Devotees and users of marijuana have expounded the medicinal benefits of the drug for centuries. Unfortunately, in recent decades marijuana use has been demonized by lawmakers, making it tough to sort out the vast number of potentially beneficial health claims from anecdotal ones. However now, Researchers from the Salk Institute have shown that tetrahydrocannabinol (THC) and other compounds found in marijuana can contribute to the removal of toxic proteins, known as amyloid-β (Aβ), which have been linked to Alzheimer’s disease. This research offers new insight into the role that inflammation plays in this neurological disorder, which could point the way to new drugs.
“Although other studies have offered evidence that cannabinoids might be neuroprotective against the symptoms of Alzheimer’s, we believe our study is the first to demonstrate that cannabinoids affect both inflammation and Aβ accumulation in nerve cells,” explained senior study author David Schubert, Ph.D., professor and laboratory head at the Salk Institute.
It has been known for some time that Aβ accumulates within nerve cells of the aging brain—often well before the appearance of Alzheimer’s disease symptoms and plaques. Aβ is a major component of the plaque deposits that are a hallmark of the disease. Yet, the precise role of Aβ and the plaques it forms in the disease process remains unclear.
The Salk team studied nerve cells in vitro that were engineered to produce high levels of Aβ to mimic aspects of Alzheimer’s disease and found that elevated levels of Aβ were associated with cellular inflammation and higher rates of neuron death. Interestingly the researchers found that exposing the cells to THC reduced Aβ protein levels and eliminated the inflammatory response from the nerve cells caused by the protein, thereby allowing the nerve cells to survive.

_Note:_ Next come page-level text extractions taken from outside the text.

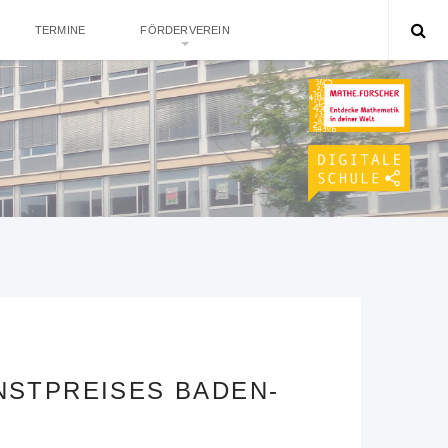
TERMINE
FÖRDERVEREIN
NSTPREISES BADEN-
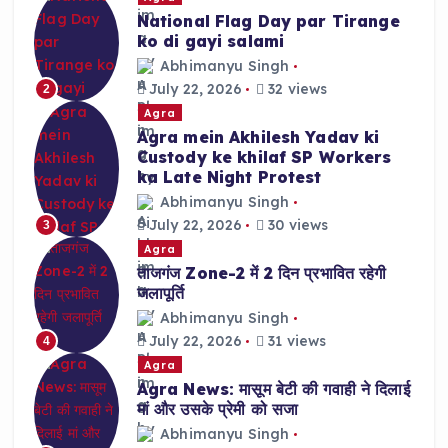
National Flag Day par Tirange
ko di gayi salami
Abhimanyu Singh
July 22, 2026
32 views
2
Agra
Agra mein Akhilesh Yadav ki
Custody ke khilaf SP Workers
ka Late Night Protest
Abhimanyu Singh
July 22, 2026
30 views
3
Agra
ताजगंज Zone-2 में 2 दिन प्रभावित रहेगी
जलापूर्ति
Abhimanyu Singh
July 22, 2026
31 views
4
Agra
Agra News: मासूम बेटी की गवाही ने दिलाई
मां और उसके प्रेमी को सजा
Abhimanyu Singh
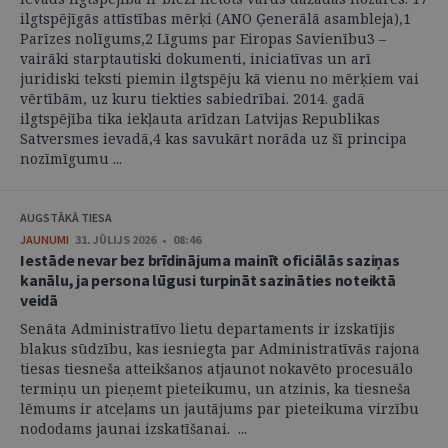
ilgtspējīgās attīstības mērķi (ANO Ģenerālā asambleja),1
Parīzes nolīgums,2 Līgums par Eiropas Savienību3 –
vairāki starptautiski dokumenti, iniciatīvas un arī
juridiski teksti piemin ilgtspēju kā vienu no mērķiem vai
vērtībām, uz kuru tiekties sabiedrībai. 2014. gadā
ilgtspējība tika iekļauta arīdzan Latvijas Republikas
Satversmes ievadā,4 kas savukārt norāda uz šī principa
nozīmīgumu ...
AUGSTĀKĀ TIESA
JAUNUMI
31. JŪLIJS 2026 • 08:46
Iestāde nevar bez brīdinājuma mainīt oficiālās saziņas
kanālu, ja persona lūgusi turpināt sazināties noteiktā
veidā
Senāta Administratīvo lietu departaments ir izskatījis
blakus sūdzību, kas iesniegta par Administratīvās rajona
tiesas tiesneša atteikšanos atjaunot nokavēto procesuālo
termiņu un pieņemt pieteikumu, un atzinis, ka tiesneša
lēmums ir atceļams un jautājums par pieteikuma virzību
nododams jaunai izskatīšanai. ...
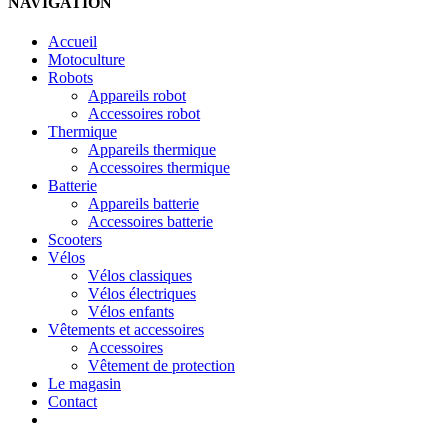
NAVIGATION
Accueil
Motoculture
Robots
Appareils robot
Accessoires robot
Thermique
Appareils thermique
Accessoires thermique
Batterie
Appareils batterie
Accessoires batterie
Scooters
Vélos
Vélos classiques
Vélos électriques
Vélos enfants
Vêtements et accessoires
Accessoires
Vêtement de protection
Le magasin
Contact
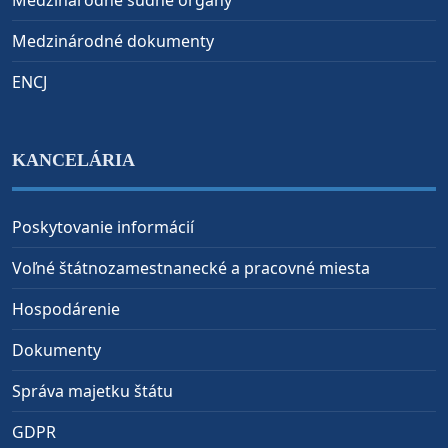
Medzinárodné súdne orgány
Medzinárodné dokumenty
ENCJ
KANCELÁRIA
Poskytovanie informácií
Voľné štátnozamestnanecké a pracovné miesta
Hospodárenie
Dokumenty
Správa majetku štátu
GDPR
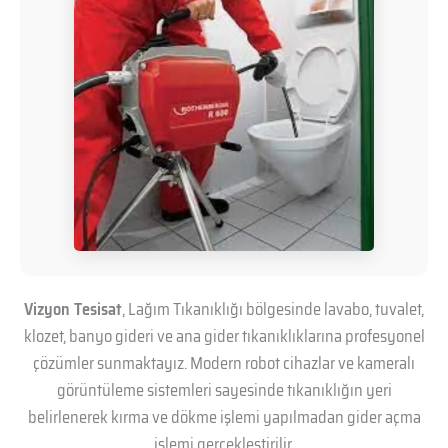
Vizyon Tesisat
, Lağım Tıkanıklığı bölgesinde lavabo, tuvalet,
klozet, banyo gideri ve ana gider tıkanıklıklarına profesyonel
çözümler sunmaktayız. Modern robot cihazlar ve kameralı
görüntüleme sistemleri sayesinde tıkanıklığın yeri
belirlenerek kırma ve dökme işlemi yapılmadan gider açma
işlemi gerçekleştirilir.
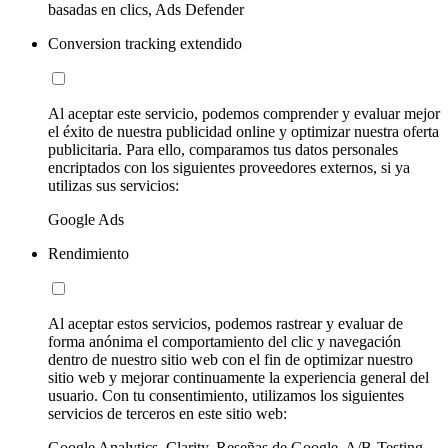
basadas en clics, Ads Defender
Conversion tracking extendido
Al aceptar este servicio, podemos comprender y evaluar mejor
el éxito de nuestra publicidad online y optimizar nuestra oferta
publicitaria. Para ello, comparamos tus datos personales
encriptados con los siguientes proveedores externos, si ya
utilizas sus servicios:
Google Ads
Rendimiento
Al aceptar estos servicios, podemos rastrear y evaluar de
forma anónima el comportamiento del clic y navegación
dentro de nuestro sitio web con el fin de optimizar nuestro
sitio web y mejorar continuamente la experiencia general del
usuario. Con tu consentimiento, utilizamos los siguientes
servicios de terceros en este sitio web:
Google Analytics, Clarity, Reseñas de Google, A/B-Testing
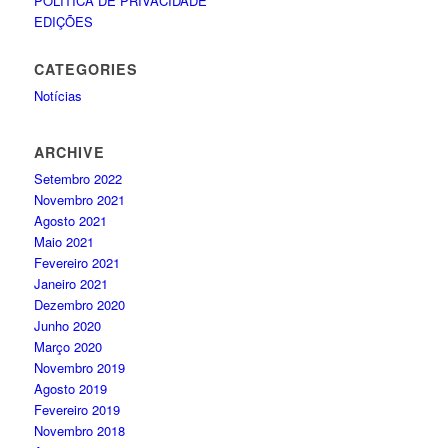
POLÍTICA DE PRIVACIDADE
EDIÇÕES
CATEGORIES
Notícias
ARCHIVE
Setembro 2022
Novembro 2021
Agosto 2021
Maio 2021
Fevereiro 2021
Janeiro 2021
Dezembro 2020
Junho 2020
Março 2020
Novembro 2019
Agosto 2019
Fevereiro 2019
Novembro 2018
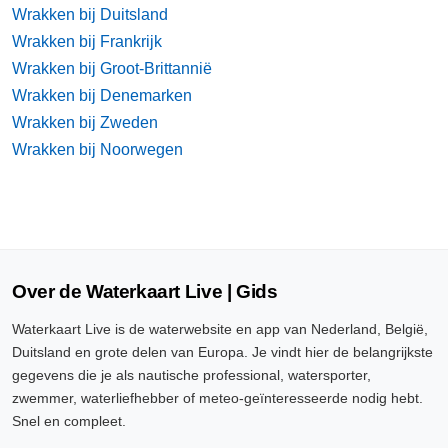
Wrakken bij Duitsland
Wrakken bij Frankrijk
Wrakken bij Groot-Brittannië
Wrakken bij Denemarken
Wrakken bij Zweden
Wrakken bij Noorwegen
Over de Waterkaart Live | Gids
Waterkaart Live is de waterwebsite en app van Nederland, België,
Duitsland en grote delen van Europa. Je vindt hier de belangrijkste
gegevens die je als nautische professional, watersporter,
zwemmer, waterliefhebber of meteo-geïnteresseerde nodig hebt.
Snel en compleet.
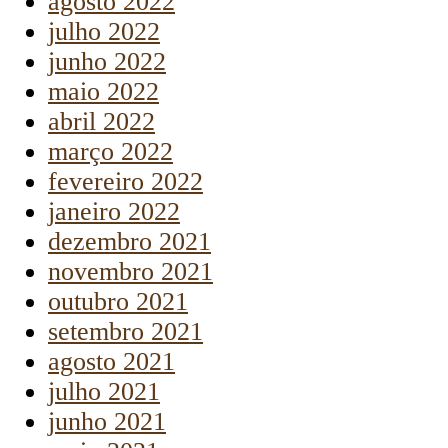
agosto 2022
julho 2022
junho 2022
maio 2022
abril 2022
março 2022
fevereiro 2022
janeiro 2022
dezembro 2021
novembro 2021
outubro 2021
setembro 2021
agosto 2021
julho 2021
junho 2021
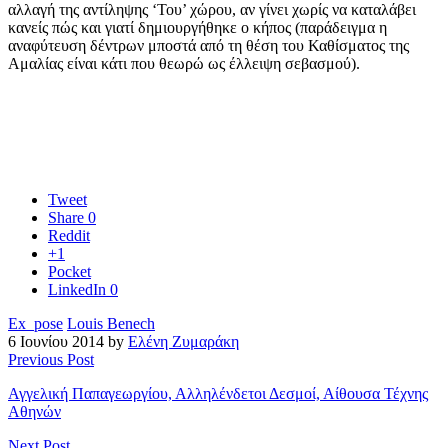
αλλαγή της αντίληψης ‘Του’ χώρου, αν γίνει χωρίς να καταλάβει
κανείς πώς και γιατί δημιουργήθηκε ο κήπος (παράδειγμα η
αναφύτευση δέντρων μποστά από τη θέση του Καθίσματος της
Αμαλίας είναι κάτι που θεωρώ ως έλλειψη σεβασμού).
Tweet
Share
0
Reddit
+1
Pocket
LinkedIn
0
Ex_pose
Louis Benech
6 Ιουνίου 2014 by
Ελένη Ζυμαράκη
Previous Post
Αγγελική Παπαγεωργίου, Αλληλένδετοι Δεσμοί, Αίθουσα Τέχνης
Αθηνών
Next Post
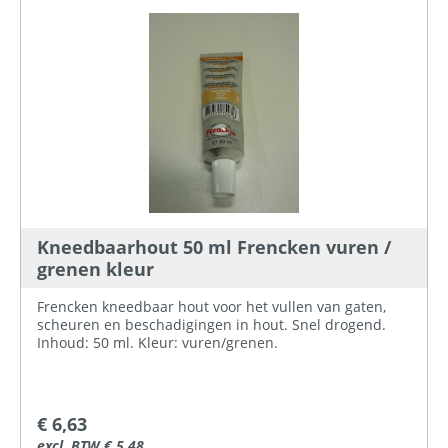
Kneedbaarhout 50 ml Frencken vuren /
grenen kleur
Frencken kneedbaar hout voor het vullen van gaten,
scheuren en beschadigingen in hout. Snel drogend.
Inhoud: 50 ml. Kleur: vuren/grenen.
€ 6,63
excl. BTW € 5,48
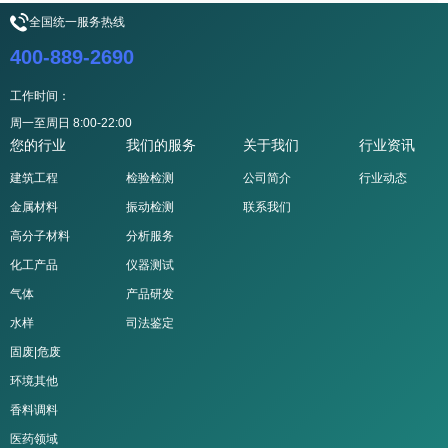
全国统一服务热线
400-889-2690
工作时间：
周一至周日 8:00-22:00
您的行业
我们的服务
关于我们
行业资讯
建筑工程
检验检测
公司简介
行业动态
金属材料
振动检测
联系我们
高分子材料
分析服务
化工产品
仪器测试
气体
产品研发
水样
司法鉴定
固废|危废
环境其他
香料调料
医药领域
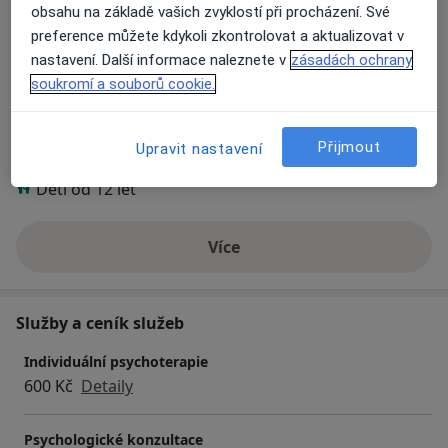
Hlavní léčená onemocnění
obsahu na základě vašich zvyklostí při procházení. Své
nástroje - imaginace, relaxace, projektivní terapeutické
Neuróza
Generalizované úzkostné poruchy
preference můžete kdykoli zkontrolovat a aktualizovat v
karty, arteterapeutické prvky při práci s hlínou,
Sociální fobie
Zhoršená koncentrace
nastavení. Další informace naleznete v
zásadách ochrany
terapeutickým pískovištěm.
a11y_sr_more_diseases
Poruchy spánku
+7
soukromí a souborů cookie.
Pacienti, které ošetřuji
Přijmout
Upravit nastavení
Dospělí
Děti od 12 let
Více
o zkušenostech
Služby a ceník služeb
Individuální psychoterapie
600 Kč
Detaily
Psychologické konzultace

“We use a proteotoxicity model based upon the inducible expression of Aβ in a human central nervous system nerve cell line to characterize a distinct form of nerve cell death caused by intracellular Aβ,” the authors wrote. “It is shown that intracellular Aβ initiates a toxic inflammatory response leading to the cell’s demise. …Cannabinoids such as tetrahydrocannabinol stimulate the removal of intraneuronal Aβ, block the inflammatory response, and are protective.”
The findings from this study were published recently in Aging and Mechanisms of Disease in an article entitled “Amyloid Proteotoxicity Initiates an Inflammatory Response Bocked by Cannabinoids.”
“Inflammation within the brain is a major component of the damage associated with Alzheimer’s disease, but it has always been assumed that this response was coming from immune-like cells in the brain, not the nerve cells themselves,” noted lead study author Antonio Currais, Ph.D., a postdoctoral researcher in Dr. Schubert’s laboratory. “When we were able to identify the molecular basis of the inflammatory response to Aβ, it became clear that THC-like compounds that the nerve cells make themselves may be involved in protecting the cells from dying.”
The endogenous THC-like compounds that Dr. Currais mentioned are called endocannabinoids, a class of lipid molecules made by the body that are used for intercellular signaling in the brain. A variety of brain cell receptors can be activated by endocannabinoid molecules. Moreover, the psychoactive effects of marijuana are caused by THC, a molecule similar in activity to the endocannabinoids that can activate the same receptors. Physical activity results in the production of endocannabinoids, and some studies have shown that exercise may slow the progression of Alzheimer’s disease—creating a causal link toward a potentially druggable biological pathway.
The researchers were excited by their findings, which arose from their earlier work on an Alzheimer’s drug candidate that also removes Aβ from nerve cells and reduces the inflammatory response in both nerve cells and the brain. However, the Salk researchers emphasized caution in overinterpretation, stating that their studies were conducted in exploratory laboratory models and that the use of THC-like compounds as a therapy would need to be tested in clinical trials.
“Altogether these data show that there is a complex and likely autocatalytic inflammatory response within nerve cells caused by the accumulation of intracellular Aβ and that this early form of proteotoxicity can be blocked by the activation of cannabinoid receptors,” the authors concluded.